流体这东西一直很让人着迷,在游戏特效中人们也经常用各种贴图来模拟魔法流动的效果,现在介绍一种做法可以实现伪流体解算同时消耗还低效果不错。

为什么说是伪流体解算呢,因为他跟传统的流体解算对比,他只走了一半流程,把最耗时的部分给去掉了,一般对于传统流体解算而言流程是这样的:

  1. 继承上一帧,设置发射源,一系列力的叠加这些
  2. 平流,就是用速度去搬运速度
  3. 算散度,解线性方程组算出压力,有很多种解法
  4. 用当前像素的速度叠加上压力算出新速度,然后平移密度得到最终图像

其中消耗最高的就是第三步,其他几步都是一些像素的位移花费不了多少时间,在解算压力上通常要迭代几十次才有好看的效果,也可以像我上一篇文章一样转化到频率空间去算,但总体来说消耗依然很高,对于视角效果而已,少了这一步只是少了因为向前空气的阻力逼迫你流体向后运动而出现的漩涡一样的东西。随着时间漩涡表现会很明显,从局部的小漩涡到大漩涡。但!对于特效而言我们并不需要烟雾存活很久,而且只需要他的一个小尾巴就足够了,看上去就有点魔法气息。

• 学习材料:
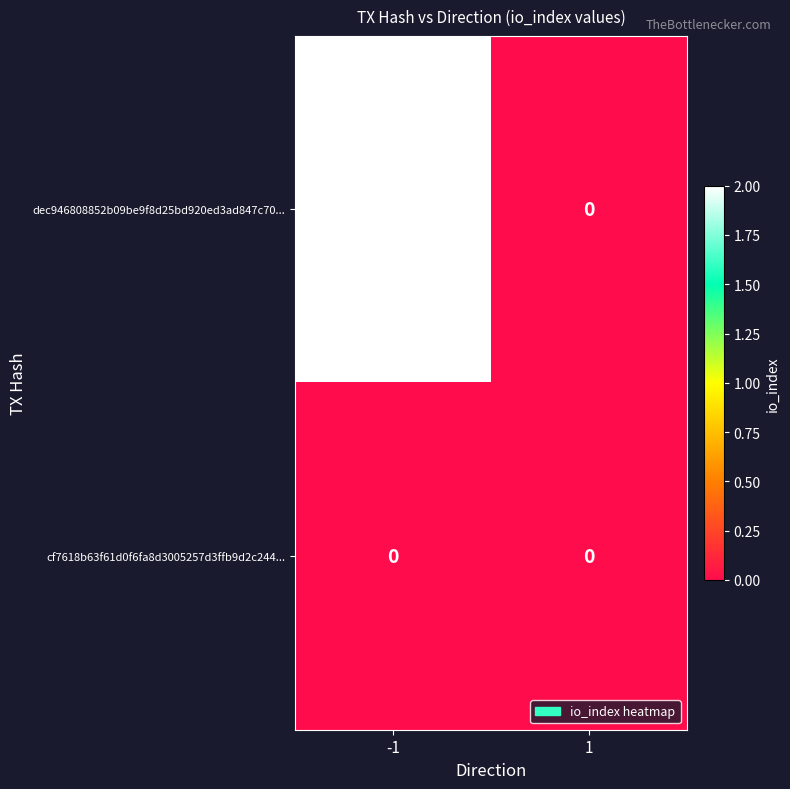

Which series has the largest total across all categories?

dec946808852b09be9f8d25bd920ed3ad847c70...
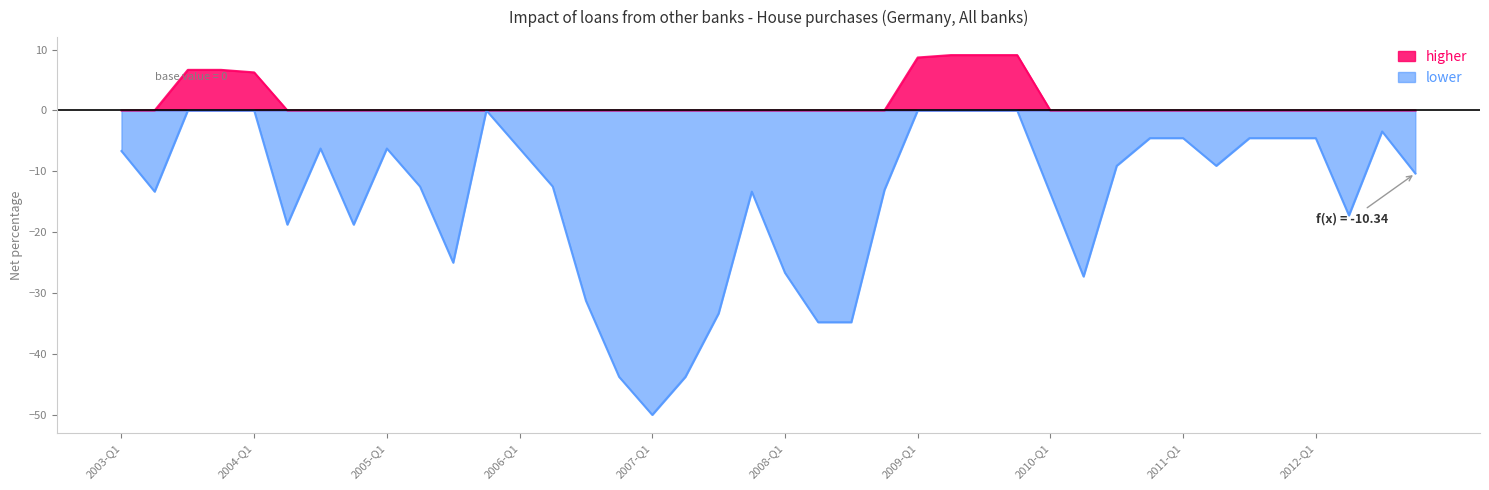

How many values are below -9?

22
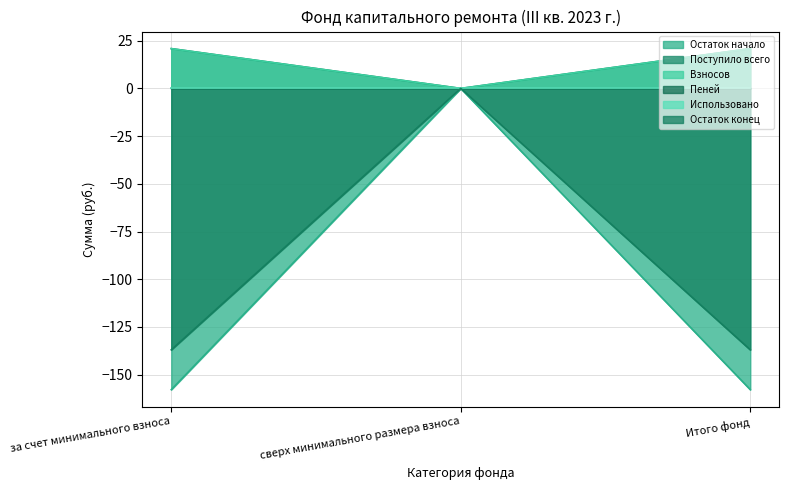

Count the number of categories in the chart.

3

• 任务要求: 请把关于伪流体解算的文本从"其中消耗最高的就是第三步,其"到"够了,看上去就有点魔法气息。"重写一遍,其中的"漩涡"一律改为"涡旋"。

• 本题答案:
其中消耗最高的就是第三步,其他几步都是一些像素的位移花费不了多少时间,在解算压力上通常要迭代几十次才有好看的效果,也可以像我上一篇文章一样转化到频率空间去算,但总体来说消耗依然很高,对于视角效果而已,少了这一步只是少了因为向前空气的阻力逼迫你流体向后运动而出现的涡旋一样的东西。随着时间涡旋表现会很明显,从局部的小涡旋到大涡旋。但!对于特效而言我们并不需要烟雾存活很久,而且只需要他的一个小尾巴就足够了,看上去就有点魔法气息。